Thirty-one sycamore trees from the edge of the known world, planted on the temple terraces and tended carefully enough that they took root and grew in Egyptian soil. She called the result a Paradise for Amen — the god who had given her the command to send the ships in the first place.
And then she had the walls of the temple covered with the story of the voyage.
Every stage of it. The ships being fitted out. The crossing of the Red Sea. The arrival at the Elephant River. Nehsi landing with his eight soldiers. The table of gifts. Parihu and Aty coming down to meet the Egyptians. The trading tent with its guard. The loading of the galleys. The animals. The trees in their earth balls. The long line of Theban soldiers coming out to meet the returning fleet. The procession through the city.
The artists who did the work are anonymous — we know the name of the architect, Sen-mut, who designed the building, but not the sculptors who filled its walls. Whoever they were, they worked from direct accounts and possibly from the envoy's own report, and they recorded what they saw described with a precision that turned the temple into something closer to a documentary than a monument.
No explorer before her had published a record of a voyage on this scale. And no record published since has lasted as long.
The Obelisks — 350 Tons of Granite in Seven Months
The voyage to Punt was not the only large thing Hatshepsut commissioned.
At some point during her reign — she describes it as coming from a moment of reflection in the palace, a thought about honouring her god — she decided to erect two obelisks before the great Temple of Amen at Karnak. She gave the order.
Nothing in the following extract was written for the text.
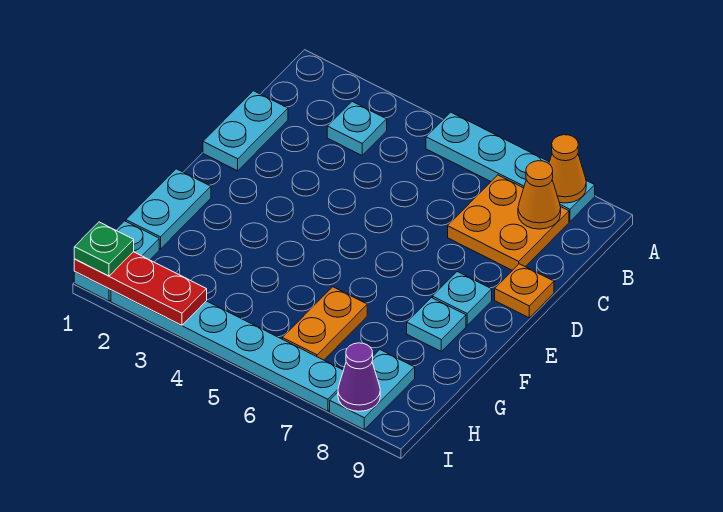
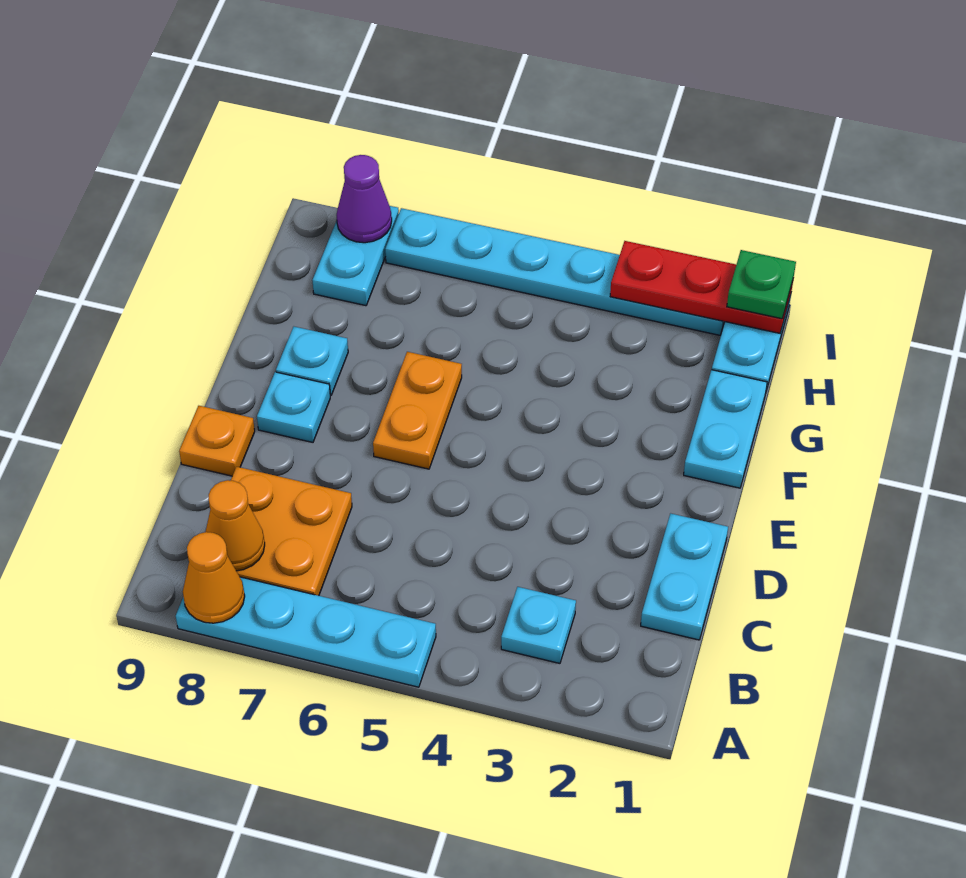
orange plate G6:H6 level 1 -> orange plate E6:F6 level 1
Sen-mut went south to the granite quarries at Aswan.
The obelisks were cut, transported, and erected — carved from base to summit with hieroglyphs — in seven months.
Each one stood 98 and a half feet tall and weighed approximately 350 tons. To give that some scale: Cleopatra's Needle on the Thames Embankment in London, which caused the British engineers who brought it from Egypt in the 1870s considerable trouble, stands 68 and a half feet tall. Hatshepsut's obelisks were thirty feet taller and significantly heavier — and the people who quarried, moved, raised, and inscribed them did all of it in less time than it takes to build a moderately complicated modern office block.
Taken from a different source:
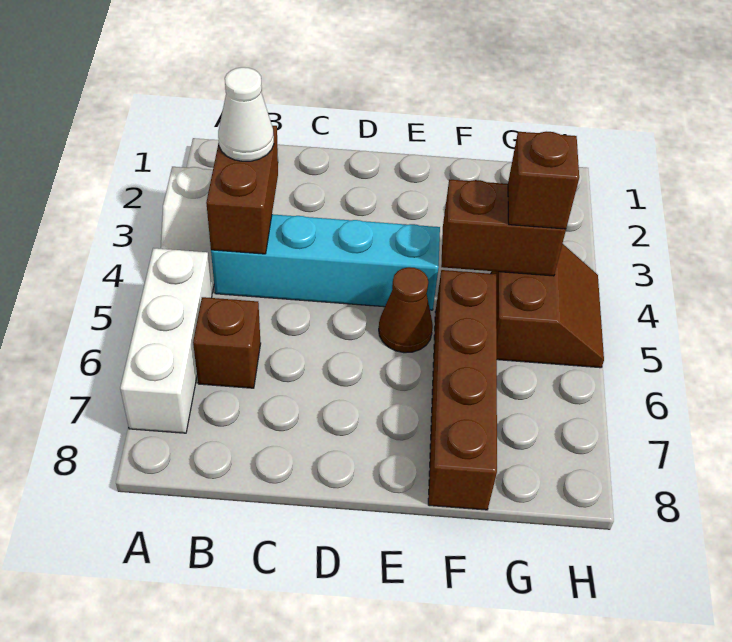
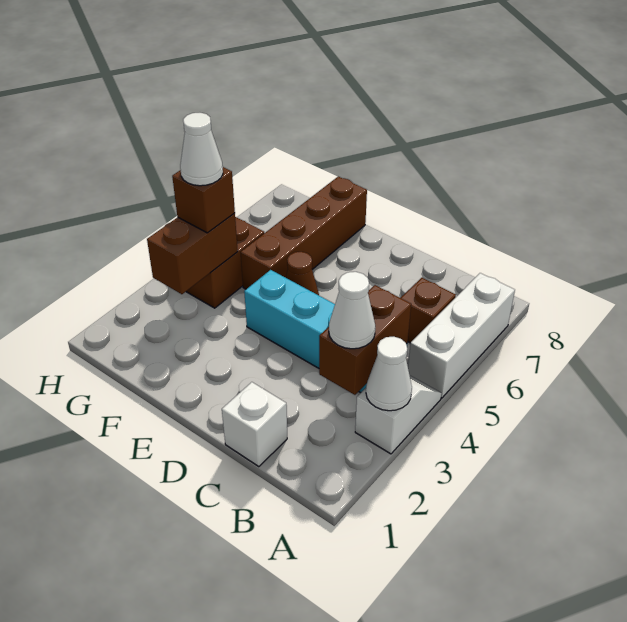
none -> white cone A3 level 2
none -> white brick C1 level 1
brown brick F4:G4 level 2 -> brown brick G3:G4 level 2
none -> white cone G4 level 4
One of them is still standing at Karnak. It is the tallest obelisk in the temple complex. The other fell at some point and lies broken near its companion. Together they are, as the original account says, their own plain evidence of what the people who built them were capable of.
One of Hatshepsut's two granite obelisks still stands at Karnak — 98 and a half feet tall, carved from base to summit with hieroglyphs, quarried and erected in seven months. Its companion lies broken beside it.
What She Left Behind
Someone tried to erase Hatshepsut from history after her death. Her face was removed from images. Her name was cut from inscriptions. Her statues were pulled down and buried in pits near the temple she had built.
It was a thorough attempt. It was not thorough enough.
The temple walls at Deir el-Bahri survived with enough of their carving intact that the voyage to Punt can still be followed panel by panel — the ships, the trading, the loading, the animals, the homecoming. The standing obelisk at Karnak still carries her name. Her buried statues, excavated in the early twentieth century, are in the Metropolitan Museum in New York in numbers that make the room where they are kept feel like a private audience.
And the incense trees she planted on the temple terraces from Punt, the ones she called a Paradise — they grew in Egyptian soil for generations after she died, sustained by careful watering in a climate they were never built for, a small living monument to a voyage that crossed a sea and came back with something worth keeping.